Spectrum Allocation Harmonization
Complicating the spectrum allocation issue, especially for DoD, is the fact that each country retains sovereignty to regulate the use of spectrum within its borders. Countries in the same International Telecommunication Union (ITU) region tend to allocate spectrum use in a similar fashion, but they all retain some national reservations or exceptions, as the United States does. Because military units deploy worldwide, DoD must know how each country regulates it spectrum resource to avoid causing interference to host-nation commercial systems and having their systems interfere with our military systems. This requirement causes difficulties domestically, as most other government agencies are not concerned with allocations in other regions and thus are not very sympathetic to this DoD-unique problem.
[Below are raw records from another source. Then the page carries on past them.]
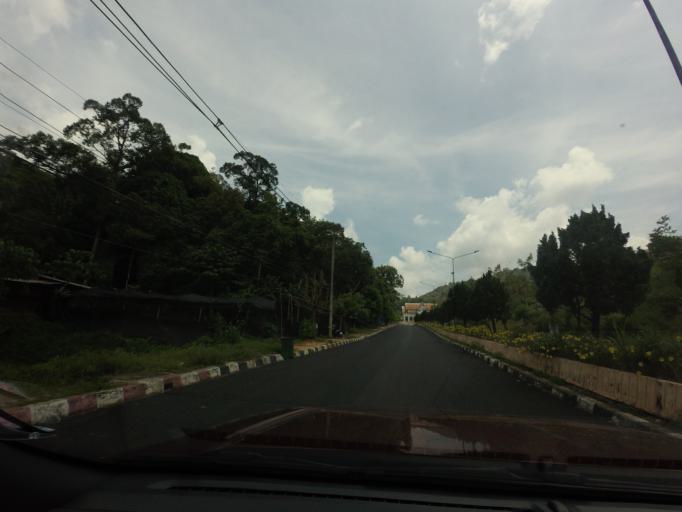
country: TH
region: Yala
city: Betong
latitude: 5.7476
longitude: 101.0342
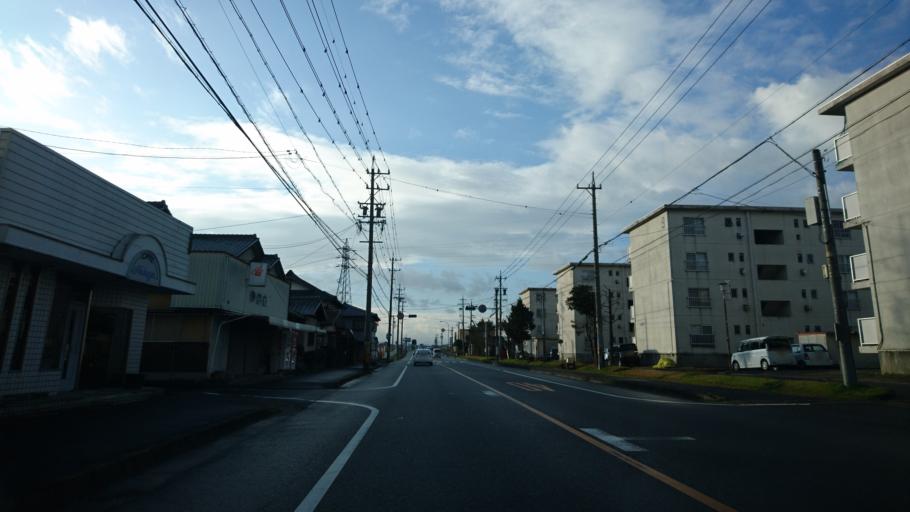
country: JP
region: Mie
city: Ueno-ebisumachi
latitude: 34.7541
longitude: 136.1230
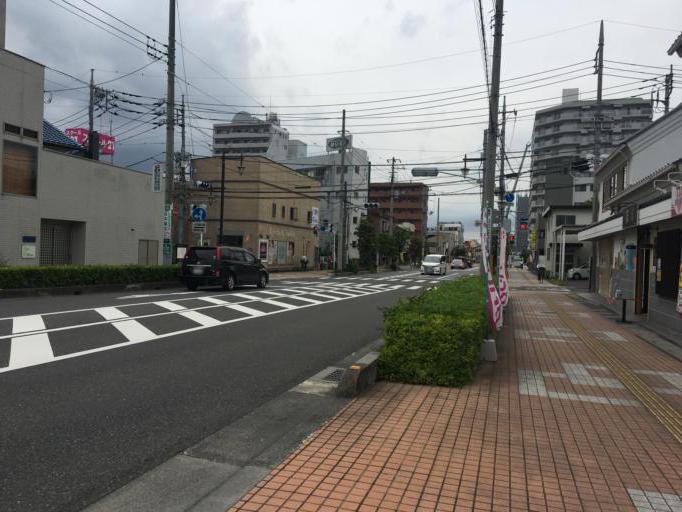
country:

The other side of this coin can be just as difficult. Now that the ability to use the same mobile phone in any location around the world is beginning to be accepted as a reasonable goal, there is a strong push in the ITU and other international forums to allocate such bands identically in every country in a given region, and even in every region. This is called harmonization of allocations, and while it would ease the problems associated with disparities among national allocations, it would hinder our ability to use unique, U.S.-only allocation arrangements to operate on a worldwide basis.
We Must Get Out in Front
The collision between military and commercial spectrum access requirements is inevitable. It is, in fact, under way. DoD already has lost spectrum availability, but we have worked with the national authorities to identify those portions of spectrum (for reallocation) that were the least critical to DoD operations. By virtue of this work and the fact that much of the reallocated spectrum has not yet been put into use by the new "residents," the impact on operations thus far has been minimal. Unfortunately, very little of the remaining spectrum used by DoD could be called noncritical. The actions we believe are necessary—sharing, regulatory activities, development of higher spectrum efficiency systems, etc.—quickly are becoming critical to our future military operations. We must get on with these activities, and we must begin immediately. We must be out in front proposing strategies that protect national spectrum priorities, promote sharing, and transform us from the current contentious environment of frequency spectrum competition to one of mutual benefit for both military need and commercial opportunities.
General Raduege is director of the Defense Information System Agency and manager of the National Communications System.